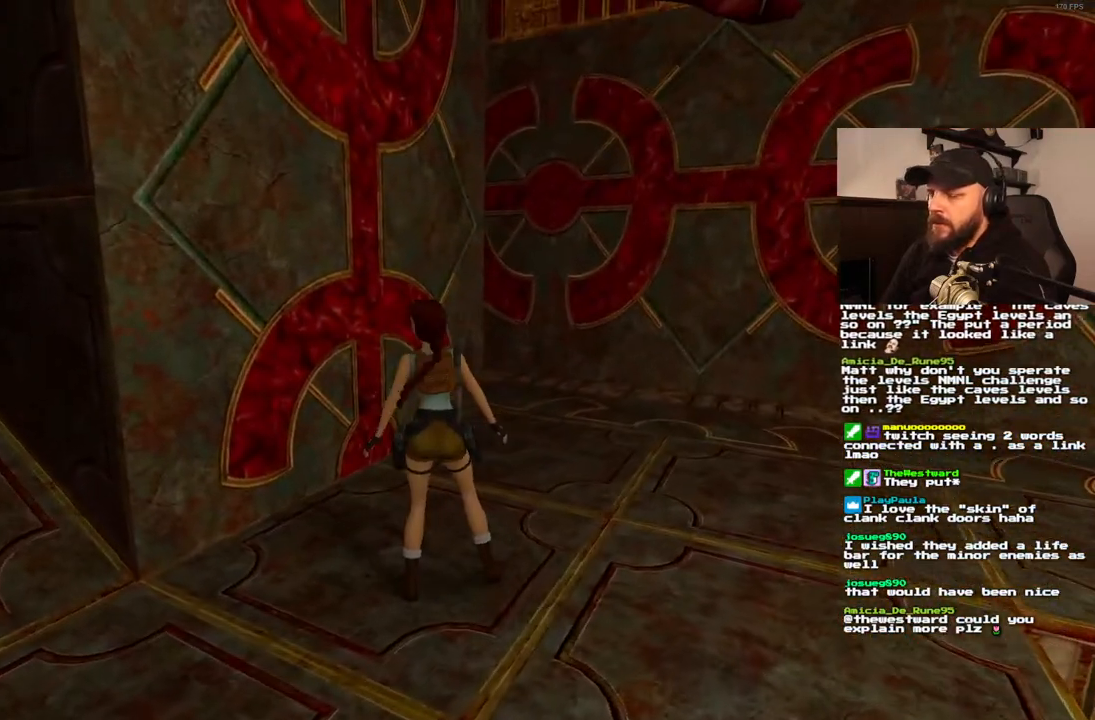
{"dt_ms": 500, "buttons": ["DPAD_LEFT"], "left_stick": "center", "right_stick": "center", "events": []}
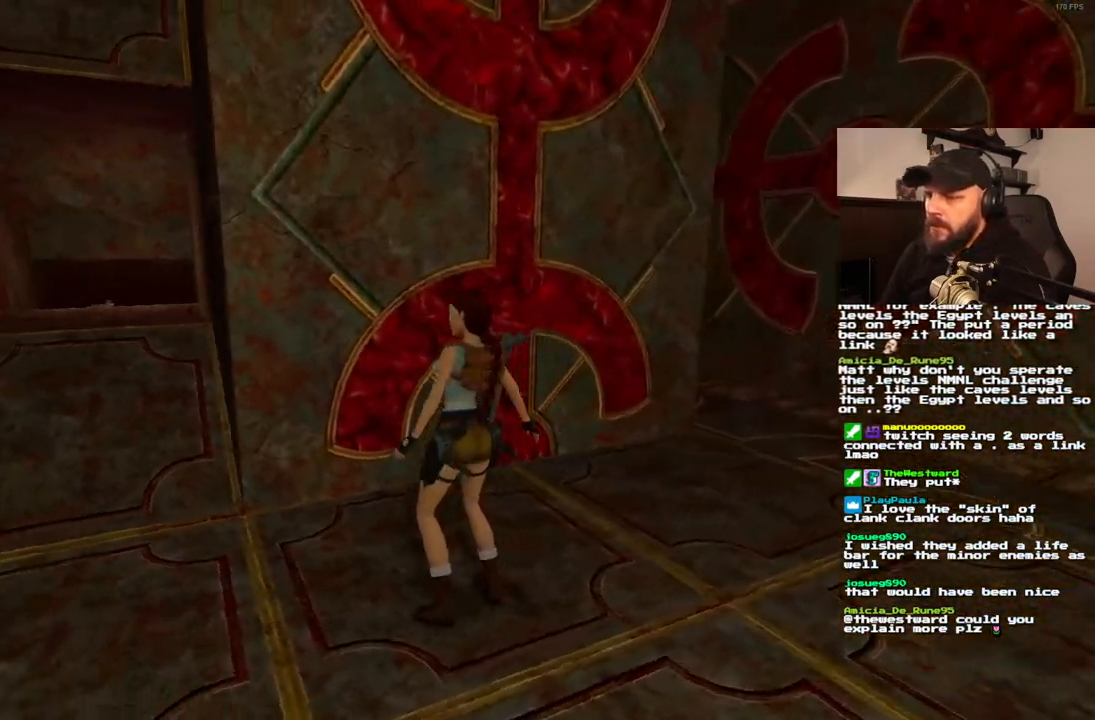
{"dt_ms": 500, "buttons": ["DPAD_UP"], "left_stick": "center", "right_stick": "center", "events": [[233, "DPAD_UP", "down"], [317, "DPAD_LEFT", "up"]]}
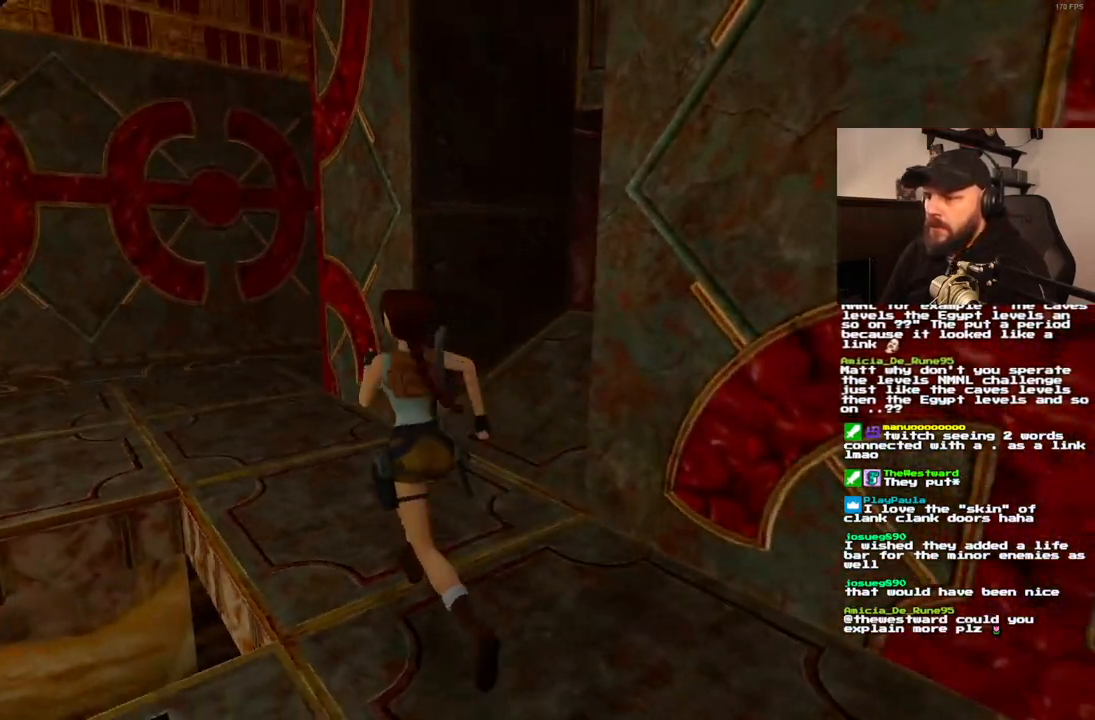
{"dt_ms": 500, "buttons": ["DPAD_UP"], "left_stick": "center", "right_stick": "center", "events": [[200, "DPAD_LEFT", "down"], [400, "DPAD_LEFT", "up"]]}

Your instructions — Nothing but an exact transcription of the material, without pictures, should be returned.

Exercise output —
{"dt_ms": 500, "buttons": ["DPAD_LEFT"], "left_stick": "center", "right_stick": "center", "events": []}
{"dt_ms": 500, "buttons": ["DPAD_UP"], "left_stick": "center", "right_stick": "center", "events": [[233, "DPAD_UP", "down"], [317, "DPAD_LEFT", "up"]]}
{"dt_ms": 500, "buttons": ["DPAD_UP"], "left_stick": "center", "right_stick": "center", "events": [[200, "DPAD_LEFT", "down"], [400, "DPAD_LEFT", "up"]]}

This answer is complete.